▸ **Aim**
Copy out the records word for word, from their first line through the line containing "color balance rgb: highlights", with both of those lines included.
** START OF Data excerpts **
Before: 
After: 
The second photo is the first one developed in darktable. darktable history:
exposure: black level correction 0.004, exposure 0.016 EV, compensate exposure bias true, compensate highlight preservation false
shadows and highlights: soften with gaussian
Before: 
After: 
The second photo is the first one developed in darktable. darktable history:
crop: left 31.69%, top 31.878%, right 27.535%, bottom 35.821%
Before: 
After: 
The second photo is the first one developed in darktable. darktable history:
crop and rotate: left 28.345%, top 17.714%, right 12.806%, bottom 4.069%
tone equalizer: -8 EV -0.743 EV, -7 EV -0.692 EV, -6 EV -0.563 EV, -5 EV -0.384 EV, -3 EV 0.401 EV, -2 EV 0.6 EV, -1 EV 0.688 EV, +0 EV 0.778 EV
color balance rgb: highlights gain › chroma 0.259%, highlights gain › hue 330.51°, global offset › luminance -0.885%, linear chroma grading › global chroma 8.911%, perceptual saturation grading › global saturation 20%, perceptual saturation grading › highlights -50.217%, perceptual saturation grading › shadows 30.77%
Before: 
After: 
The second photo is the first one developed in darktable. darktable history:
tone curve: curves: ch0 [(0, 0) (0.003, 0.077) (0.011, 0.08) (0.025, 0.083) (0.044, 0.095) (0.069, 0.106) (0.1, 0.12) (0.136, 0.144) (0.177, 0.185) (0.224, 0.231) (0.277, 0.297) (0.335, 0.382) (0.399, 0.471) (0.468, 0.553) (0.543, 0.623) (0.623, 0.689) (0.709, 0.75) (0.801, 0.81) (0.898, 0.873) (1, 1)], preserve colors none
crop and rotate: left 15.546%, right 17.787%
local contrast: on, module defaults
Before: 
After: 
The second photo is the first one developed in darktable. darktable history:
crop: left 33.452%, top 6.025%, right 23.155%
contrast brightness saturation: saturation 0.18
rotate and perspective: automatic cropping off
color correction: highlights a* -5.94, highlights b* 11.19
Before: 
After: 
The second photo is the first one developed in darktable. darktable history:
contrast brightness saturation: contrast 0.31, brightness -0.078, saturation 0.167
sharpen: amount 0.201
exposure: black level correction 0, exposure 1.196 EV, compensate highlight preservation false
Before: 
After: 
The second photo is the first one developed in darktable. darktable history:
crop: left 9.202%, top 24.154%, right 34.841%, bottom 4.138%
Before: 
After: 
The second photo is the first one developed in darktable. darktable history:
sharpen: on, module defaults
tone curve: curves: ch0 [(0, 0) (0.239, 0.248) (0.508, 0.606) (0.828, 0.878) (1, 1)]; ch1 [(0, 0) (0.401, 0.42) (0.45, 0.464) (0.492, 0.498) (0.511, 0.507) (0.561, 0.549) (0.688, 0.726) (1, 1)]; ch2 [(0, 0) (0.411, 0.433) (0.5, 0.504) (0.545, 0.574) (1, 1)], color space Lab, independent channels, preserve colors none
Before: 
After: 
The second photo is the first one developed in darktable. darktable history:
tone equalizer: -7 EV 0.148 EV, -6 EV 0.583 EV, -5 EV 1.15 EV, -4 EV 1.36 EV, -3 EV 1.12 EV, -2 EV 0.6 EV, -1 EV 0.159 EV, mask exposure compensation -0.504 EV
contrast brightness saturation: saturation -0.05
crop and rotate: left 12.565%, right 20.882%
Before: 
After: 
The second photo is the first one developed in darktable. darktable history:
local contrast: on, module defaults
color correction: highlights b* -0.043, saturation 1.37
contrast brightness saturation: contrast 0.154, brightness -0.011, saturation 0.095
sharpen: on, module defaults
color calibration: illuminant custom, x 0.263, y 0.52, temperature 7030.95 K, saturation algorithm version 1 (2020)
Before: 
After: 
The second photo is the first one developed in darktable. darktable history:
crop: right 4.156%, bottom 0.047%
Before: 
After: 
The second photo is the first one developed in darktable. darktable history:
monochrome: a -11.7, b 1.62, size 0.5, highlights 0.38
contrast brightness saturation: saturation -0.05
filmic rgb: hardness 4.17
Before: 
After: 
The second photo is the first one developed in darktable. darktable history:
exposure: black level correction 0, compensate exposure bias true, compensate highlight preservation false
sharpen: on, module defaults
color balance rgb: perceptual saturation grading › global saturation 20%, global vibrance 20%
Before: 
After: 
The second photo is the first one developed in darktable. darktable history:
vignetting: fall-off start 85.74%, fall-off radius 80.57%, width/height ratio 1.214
** END OF Data excerpts **
▸ **Answer in full**
Before: 
After: 
The second photo is the first one developed in darktable. darktable history:
exposure: black level correction 0.004, exposure 0.016 EV, compensate exposure bias true, compensate highlight preservation false
shadows and highlights: soften with gaussian
Before: 
After: 
The second photo is the first one developed in darktable. darktable history:
crop: left 31.69%, top 31.878%, right 27.535%, bottom 35.821%
Before: 
After: 
The second photo is the first one developed in darktable. darktable history:
crop and rotate: left 28.345%, top 17.714%, right 12.806%, bottom 4.069%
tone equalizer: -8 EV -0.743 EV, -7 EV -0.692 EV, -6 EV -0.563 EV, -5 EV -0.384 EV, -3 EV 0.401 EV, -2 EV 0.6 EV, -1 EV 0.688 EV, +0 EV 0.778 EV
color balance rgb: highlights gain › chroma 0.259%, highlights gain › hue 330.51°, global offset › luminance -0.885%, linear chroma grading › global chroma 8.911%, perceptual saturation grading › global saturation 20%, perceptual saturation grading › highlights -50.217%, perceptual saturation grading › shadows 30.77%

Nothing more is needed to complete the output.